After a whirlwind of episodes that took away our collective breath, “Q & A” was powerfully quiet. Not to say there were no heart-pounding moments, rather, the exhilaration came through the skillful way Carrie Mathison cornered her mouse.
Following Carrie’s confrontation and the subsequent rendition-like Brody takedown, the key players end up in the handy-dandy CIA makeshift prison/interrogation room, complete with table cuffs. Surprisingly, or perhaps more because they know they need her, Estes, Saul and Quinn don’t stay angry at Carrie more than a few moments. Everyone begrudgingly allows the slim possibility of Carrie’s assertion that Brody made her—I’m not sure whether she really believes it herself, or it’s just an excuse for her losing control. We understand Quinn’s reluctance to let Carrie conduct Brody’s interview; is he the only one that doesn’t know the Senator will never confess to him, or is he just setting up sympathiser Carrie all along? Thrown into a hotbed of magnificent actors, Rupert Friend has quickly made his own place. Quinn leads Brody through a parade of lies before hitting “Play” on the recovered suicide video, then walks out, leaving Brody to stew. Damian Lewis again does the face morph, as Brody’s emotions transform him from nervous to angry, then defiant to deflated.

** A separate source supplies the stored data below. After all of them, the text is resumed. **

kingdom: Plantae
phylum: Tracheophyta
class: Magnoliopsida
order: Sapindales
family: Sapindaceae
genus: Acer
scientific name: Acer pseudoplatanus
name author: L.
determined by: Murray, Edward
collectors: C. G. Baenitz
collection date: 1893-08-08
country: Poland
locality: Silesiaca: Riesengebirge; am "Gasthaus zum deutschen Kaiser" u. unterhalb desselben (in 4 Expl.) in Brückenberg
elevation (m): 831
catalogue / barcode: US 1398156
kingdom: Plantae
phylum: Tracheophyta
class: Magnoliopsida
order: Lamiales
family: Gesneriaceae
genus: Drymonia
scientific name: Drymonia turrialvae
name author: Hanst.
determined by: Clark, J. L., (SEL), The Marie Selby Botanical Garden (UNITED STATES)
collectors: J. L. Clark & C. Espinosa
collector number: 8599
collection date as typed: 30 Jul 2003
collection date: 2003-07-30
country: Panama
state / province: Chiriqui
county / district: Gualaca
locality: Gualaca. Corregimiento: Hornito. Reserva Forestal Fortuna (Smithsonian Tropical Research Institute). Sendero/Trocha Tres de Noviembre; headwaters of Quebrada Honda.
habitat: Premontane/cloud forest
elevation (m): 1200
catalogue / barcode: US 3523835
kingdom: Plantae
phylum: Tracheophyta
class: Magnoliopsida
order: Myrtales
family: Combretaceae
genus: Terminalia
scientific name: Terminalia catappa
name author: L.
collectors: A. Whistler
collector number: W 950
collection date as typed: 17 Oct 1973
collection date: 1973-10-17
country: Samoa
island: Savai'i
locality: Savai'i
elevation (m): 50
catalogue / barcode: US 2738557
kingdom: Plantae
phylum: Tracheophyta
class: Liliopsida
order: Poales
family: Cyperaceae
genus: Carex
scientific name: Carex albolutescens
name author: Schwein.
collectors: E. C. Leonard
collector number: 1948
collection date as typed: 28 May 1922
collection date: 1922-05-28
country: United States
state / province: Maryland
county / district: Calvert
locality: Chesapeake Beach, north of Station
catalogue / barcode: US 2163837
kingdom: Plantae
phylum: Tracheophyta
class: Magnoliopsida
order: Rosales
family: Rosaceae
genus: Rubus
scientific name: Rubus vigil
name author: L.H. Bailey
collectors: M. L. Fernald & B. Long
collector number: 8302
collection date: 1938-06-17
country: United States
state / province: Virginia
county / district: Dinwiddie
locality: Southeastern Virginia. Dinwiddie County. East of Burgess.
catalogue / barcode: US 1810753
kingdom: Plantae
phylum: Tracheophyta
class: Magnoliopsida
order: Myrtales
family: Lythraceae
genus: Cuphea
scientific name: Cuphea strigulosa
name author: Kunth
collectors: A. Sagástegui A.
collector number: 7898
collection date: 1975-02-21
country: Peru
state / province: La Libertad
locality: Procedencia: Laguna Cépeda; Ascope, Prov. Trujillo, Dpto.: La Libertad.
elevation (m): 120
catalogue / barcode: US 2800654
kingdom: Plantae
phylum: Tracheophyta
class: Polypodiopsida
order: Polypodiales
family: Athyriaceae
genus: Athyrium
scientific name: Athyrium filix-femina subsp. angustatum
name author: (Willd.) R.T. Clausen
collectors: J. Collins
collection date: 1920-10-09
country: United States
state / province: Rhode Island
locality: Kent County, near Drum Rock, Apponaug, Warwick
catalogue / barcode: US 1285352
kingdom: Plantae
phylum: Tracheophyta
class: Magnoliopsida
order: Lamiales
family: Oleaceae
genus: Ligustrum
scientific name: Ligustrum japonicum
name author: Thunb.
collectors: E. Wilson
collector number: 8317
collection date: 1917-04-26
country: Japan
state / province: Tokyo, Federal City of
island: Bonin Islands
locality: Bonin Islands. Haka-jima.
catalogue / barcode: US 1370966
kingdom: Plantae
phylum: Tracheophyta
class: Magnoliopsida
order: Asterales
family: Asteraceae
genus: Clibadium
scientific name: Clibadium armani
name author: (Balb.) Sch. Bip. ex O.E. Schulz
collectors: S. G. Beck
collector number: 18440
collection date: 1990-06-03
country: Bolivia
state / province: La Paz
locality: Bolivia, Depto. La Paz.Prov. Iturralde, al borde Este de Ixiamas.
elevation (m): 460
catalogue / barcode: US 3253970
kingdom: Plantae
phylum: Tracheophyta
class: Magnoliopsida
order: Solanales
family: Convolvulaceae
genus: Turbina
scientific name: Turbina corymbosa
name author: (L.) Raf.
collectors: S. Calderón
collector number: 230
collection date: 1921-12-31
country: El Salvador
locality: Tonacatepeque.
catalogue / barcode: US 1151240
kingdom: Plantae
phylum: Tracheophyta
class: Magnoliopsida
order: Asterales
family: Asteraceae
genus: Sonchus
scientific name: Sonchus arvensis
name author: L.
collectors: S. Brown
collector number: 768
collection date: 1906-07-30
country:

Did anyone see Quinn’s next move coming—when Brody takes the position that he made the suicide video but never actually wore a vest bomb (pretty smart)? Perhaps because we’ve been preconditioned, when the agent feigns losing control and stabs Brody, I was completely taken aback. But I don’t feel too badly, since it seemed to take a moment for Saul to catch on; “So that was all theater.” Quinn: “Every good cop needs a bad cop.” And finally, we get what we came for. Whether or not Carrie completely lost it when she confessed her knowledge and feelings to Brody, now she plays him like a well-loved instrument. She gently removes his cuffs, caresses him and softly…expertly plucks his every string until he cannot help himself. Brody responds just as he was conditioned to by Nazir. Lewis’ face crumbles and as Carrie speaks to Brody, he transforms back to that bearded, dazed POW we saw at “Homeland’s” outset. Watching Brody fall apart, Carrie baring her soul, their eyes both filling with tears and then Brody dropping to the floor in the fetal position (just as we’ve seen Carrie do), it’s impossible not to see the bond between these two broken souls.
In between the interrogation scenes, we’re treated to sporadic scenes of a mostly clueless, suddenly dejected Jessica running around trying to find the husband she just kicked out. It’s a little strange that right after they’ve separated, her anger has so quickly dissipated and she goes on a mission to find him—it seems conveniently written just so someone will be suspicious over Brody’s disappearance. (Better her than Roya, I suppose.) But even more disappointing is the direction writers are taking Dana. There’s nothing wrong with a little teenage crushing on the Vice President’s son, but this business with the hit and run has veered too far into Kim Bauer territory. The only justification would be if Dana eventually needs to play a little blackmail game with Finn to help her dad.
As expected, Brody has no choice but to work for the CIA. It’s a useful truth for Brody to offer when he returns home to Jessica—who stretches credulity by taking back her husband so quickly. But as we’ve observed, “Homeland” is a show that needs to rubber band the truth a bit so that when we get off the coaster, we want to run right back to get in line and ride again.
Cindy Davis is currently in line for a stormy ride she hopes is not too bumpy.